Hi, I am trying to find receptor coexpression at the single-cell level using scRNA-seq data generated using 10X chemistry. Given the dropout and doublet rate, what is your opinion on using scRNA-seq to perform receptor coexpression analysis? Any suggestions based on your experience?

It's still somewhat of an emerging field of analysis, but I recently went down the rabbit hole msyelf. There is a clear problem with coexpression in scRNA-seq caused by sparse data and over-dispersion of counts. Because of this, measures of proportionality were found to be some of the best performing metrics of association with scRNA-seq (Skinnider, 2019). In the Skinnider paper they used the proprR package in R for both their phi and rho calculations, which I've had luck with myself. I want to note that although pearson and spearman did not perform as well as phi and rho, I've found them useful for initial exploratory analysis.

There has also been software developed specifically for proper coexpression in scRNA-seq data. This won't be a comprehensive list, but a mention of some of the more notable examples. One of the more promising methods in theory is COTAN, which uses the proportion of zero counts as a measure of coexpression. My one major gripe with the software right now is that it's not written as a proper R library and currently utilizes a dependency that is no longer on CRAN. These combined make the software difficult/impossible to use. Besides COTAN, there is now other software popping up in biocondcutor and elsewhere that are properly written and maintained, so may be more worthwhile to try out. Two examples include fcoex and scLink. I'll be testing these out myself soon and will report back here with anything notable.

Sticking with what works, trusty old WGCNA is perfectly fine to use with scRNA-seq data too. Depending on your settings and the amount of data, it may take a long time to run through.

WORK TO COMPLETE
• 1. From the forum thread on coexpression in scRNA-seq data, list every piece of software it names as built specifically for coexpression in scRNA-seq data.
• 2. According to the forum thread on coexpression in scRNA-seq data, what does COTAN use as its measure of coexpression?

(Dataset items)
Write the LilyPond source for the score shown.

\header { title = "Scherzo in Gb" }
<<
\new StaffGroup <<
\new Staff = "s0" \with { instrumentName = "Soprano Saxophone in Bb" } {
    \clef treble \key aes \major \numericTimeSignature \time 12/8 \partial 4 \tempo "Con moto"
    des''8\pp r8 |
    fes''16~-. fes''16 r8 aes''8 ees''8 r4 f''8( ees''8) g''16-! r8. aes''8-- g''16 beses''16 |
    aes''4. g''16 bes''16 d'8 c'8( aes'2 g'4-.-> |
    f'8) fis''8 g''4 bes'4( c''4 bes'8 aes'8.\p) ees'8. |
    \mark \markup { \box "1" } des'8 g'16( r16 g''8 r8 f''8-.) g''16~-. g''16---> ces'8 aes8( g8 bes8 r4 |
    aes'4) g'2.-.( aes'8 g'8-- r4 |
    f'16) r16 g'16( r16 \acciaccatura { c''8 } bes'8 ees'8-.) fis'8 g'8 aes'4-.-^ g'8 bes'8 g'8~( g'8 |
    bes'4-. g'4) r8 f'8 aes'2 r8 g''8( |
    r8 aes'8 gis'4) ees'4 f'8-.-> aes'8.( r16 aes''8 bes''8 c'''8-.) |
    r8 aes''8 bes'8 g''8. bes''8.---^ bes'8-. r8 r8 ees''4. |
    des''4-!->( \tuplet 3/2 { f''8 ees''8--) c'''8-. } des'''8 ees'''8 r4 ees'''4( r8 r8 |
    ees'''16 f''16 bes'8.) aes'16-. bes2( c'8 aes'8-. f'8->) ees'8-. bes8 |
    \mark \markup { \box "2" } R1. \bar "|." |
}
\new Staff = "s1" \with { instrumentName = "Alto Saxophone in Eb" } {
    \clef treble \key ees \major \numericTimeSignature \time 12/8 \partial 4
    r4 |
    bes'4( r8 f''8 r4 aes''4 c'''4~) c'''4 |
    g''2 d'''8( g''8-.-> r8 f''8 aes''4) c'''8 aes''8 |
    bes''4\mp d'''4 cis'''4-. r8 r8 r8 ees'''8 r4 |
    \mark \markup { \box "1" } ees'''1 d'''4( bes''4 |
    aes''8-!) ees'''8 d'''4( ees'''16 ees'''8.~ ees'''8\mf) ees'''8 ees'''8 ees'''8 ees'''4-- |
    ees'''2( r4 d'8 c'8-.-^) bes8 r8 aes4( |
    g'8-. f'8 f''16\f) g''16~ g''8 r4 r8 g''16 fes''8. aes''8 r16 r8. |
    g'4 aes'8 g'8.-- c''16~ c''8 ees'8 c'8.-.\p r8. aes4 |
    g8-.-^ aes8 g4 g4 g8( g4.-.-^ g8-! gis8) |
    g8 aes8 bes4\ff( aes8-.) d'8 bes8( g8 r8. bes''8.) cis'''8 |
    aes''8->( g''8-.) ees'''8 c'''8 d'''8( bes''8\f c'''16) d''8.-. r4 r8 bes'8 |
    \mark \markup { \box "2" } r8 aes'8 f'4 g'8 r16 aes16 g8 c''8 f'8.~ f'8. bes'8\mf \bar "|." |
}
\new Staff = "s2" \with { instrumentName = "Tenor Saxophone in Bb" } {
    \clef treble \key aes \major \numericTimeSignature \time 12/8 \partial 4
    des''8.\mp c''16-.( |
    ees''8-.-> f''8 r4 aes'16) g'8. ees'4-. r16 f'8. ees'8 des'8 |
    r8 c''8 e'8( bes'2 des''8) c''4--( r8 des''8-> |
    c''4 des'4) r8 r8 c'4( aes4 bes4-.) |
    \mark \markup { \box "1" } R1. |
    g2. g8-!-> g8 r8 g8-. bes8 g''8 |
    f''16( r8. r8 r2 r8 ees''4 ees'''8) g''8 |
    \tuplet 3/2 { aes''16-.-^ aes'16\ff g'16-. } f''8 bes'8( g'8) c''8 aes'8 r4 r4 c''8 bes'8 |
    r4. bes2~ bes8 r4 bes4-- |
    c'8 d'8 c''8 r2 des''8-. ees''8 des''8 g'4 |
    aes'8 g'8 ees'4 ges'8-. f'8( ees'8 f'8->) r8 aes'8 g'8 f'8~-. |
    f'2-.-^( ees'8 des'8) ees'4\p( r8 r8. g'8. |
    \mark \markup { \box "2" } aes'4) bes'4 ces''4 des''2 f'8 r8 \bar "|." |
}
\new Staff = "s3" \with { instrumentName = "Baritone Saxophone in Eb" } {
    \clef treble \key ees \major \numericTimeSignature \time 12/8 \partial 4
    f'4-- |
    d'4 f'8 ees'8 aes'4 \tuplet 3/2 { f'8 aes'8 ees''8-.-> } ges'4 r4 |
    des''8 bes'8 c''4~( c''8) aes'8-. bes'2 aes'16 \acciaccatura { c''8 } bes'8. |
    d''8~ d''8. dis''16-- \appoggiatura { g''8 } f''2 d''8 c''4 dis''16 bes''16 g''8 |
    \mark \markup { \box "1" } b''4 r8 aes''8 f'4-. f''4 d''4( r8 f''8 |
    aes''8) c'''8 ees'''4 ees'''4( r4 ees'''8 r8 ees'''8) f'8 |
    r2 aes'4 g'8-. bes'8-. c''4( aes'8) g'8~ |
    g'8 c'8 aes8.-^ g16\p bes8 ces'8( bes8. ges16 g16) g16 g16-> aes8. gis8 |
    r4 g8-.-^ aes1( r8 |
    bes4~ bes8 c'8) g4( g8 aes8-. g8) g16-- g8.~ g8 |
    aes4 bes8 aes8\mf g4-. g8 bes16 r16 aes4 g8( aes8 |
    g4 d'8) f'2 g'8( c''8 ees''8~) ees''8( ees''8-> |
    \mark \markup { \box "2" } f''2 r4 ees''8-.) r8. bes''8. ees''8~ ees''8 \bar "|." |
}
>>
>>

RESPONSES BY ITEM NUMBER
• 1. COTAN, fcoex, scLink

• 2. The proportion of zero counts.